Theory, Model, Method

The collection of authentic primary data: Corpus Linguistics

The systematic collection actual linguistic data from texts, conversational situations in every day or institutional contexts intends to construct a highly reliable data basis of authentic (truly used and thus perceived) data. The result consists of data samples or a complete linguistic corpus.
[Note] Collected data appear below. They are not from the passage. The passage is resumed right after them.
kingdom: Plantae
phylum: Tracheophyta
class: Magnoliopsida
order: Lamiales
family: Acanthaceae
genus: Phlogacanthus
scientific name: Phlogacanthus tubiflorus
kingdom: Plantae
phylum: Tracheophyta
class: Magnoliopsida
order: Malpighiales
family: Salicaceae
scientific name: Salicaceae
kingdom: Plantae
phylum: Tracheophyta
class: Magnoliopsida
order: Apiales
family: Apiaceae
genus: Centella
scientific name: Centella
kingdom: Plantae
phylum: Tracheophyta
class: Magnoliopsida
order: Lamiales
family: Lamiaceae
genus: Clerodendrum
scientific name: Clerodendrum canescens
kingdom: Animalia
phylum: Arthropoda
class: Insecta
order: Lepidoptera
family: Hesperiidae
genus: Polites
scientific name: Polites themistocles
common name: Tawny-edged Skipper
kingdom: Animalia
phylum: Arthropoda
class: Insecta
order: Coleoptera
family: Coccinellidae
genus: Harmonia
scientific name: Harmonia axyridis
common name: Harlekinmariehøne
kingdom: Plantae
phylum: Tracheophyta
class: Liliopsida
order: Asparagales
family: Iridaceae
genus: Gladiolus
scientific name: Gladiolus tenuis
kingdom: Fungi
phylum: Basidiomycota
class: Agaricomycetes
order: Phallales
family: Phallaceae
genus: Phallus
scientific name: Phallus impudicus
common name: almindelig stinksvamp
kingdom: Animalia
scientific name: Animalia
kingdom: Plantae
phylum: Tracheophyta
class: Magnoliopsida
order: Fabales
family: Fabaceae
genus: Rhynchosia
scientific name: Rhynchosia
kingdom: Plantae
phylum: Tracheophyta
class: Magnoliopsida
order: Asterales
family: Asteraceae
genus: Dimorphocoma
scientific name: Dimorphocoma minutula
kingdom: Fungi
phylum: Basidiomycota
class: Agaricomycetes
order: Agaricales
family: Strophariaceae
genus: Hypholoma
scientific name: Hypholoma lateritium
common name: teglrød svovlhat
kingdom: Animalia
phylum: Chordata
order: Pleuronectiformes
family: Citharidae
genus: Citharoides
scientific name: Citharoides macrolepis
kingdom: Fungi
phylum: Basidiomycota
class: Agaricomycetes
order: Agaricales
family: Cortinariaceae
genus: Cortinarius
Statements on the linguistic property of the forms or relations between them are possible on examining the whole corpus or sample. That is, a hypothesis is supported by the actual occurrences in that corpus, but not by a linguist’s judgment on the occurrences. The reliance on intuitions is replaced by the exclusive dependence on authentic data. One problem may be that now possible (non-authentic) and ill-formed (ungrammatical) linguistic forms are excluded from the linguistic view, because the restriction to authenticity as the only criterion of validity for hypothesis construction marks such data types as irrelevant, even not allowed in theory construction. It also pre-assumes that real inductive methods are possible, that is, one can do without pre-knowledge.

Therefore, recent approaches combine methods of elicited intuitions, observations of any kind with the construction of a corpus.

The most promising trend in corpus linguistics focuses on the use of electronic media in order to construct and analyse language. Therefore, the term corpus linguistics is often narrowed down to the use of electronic corpora.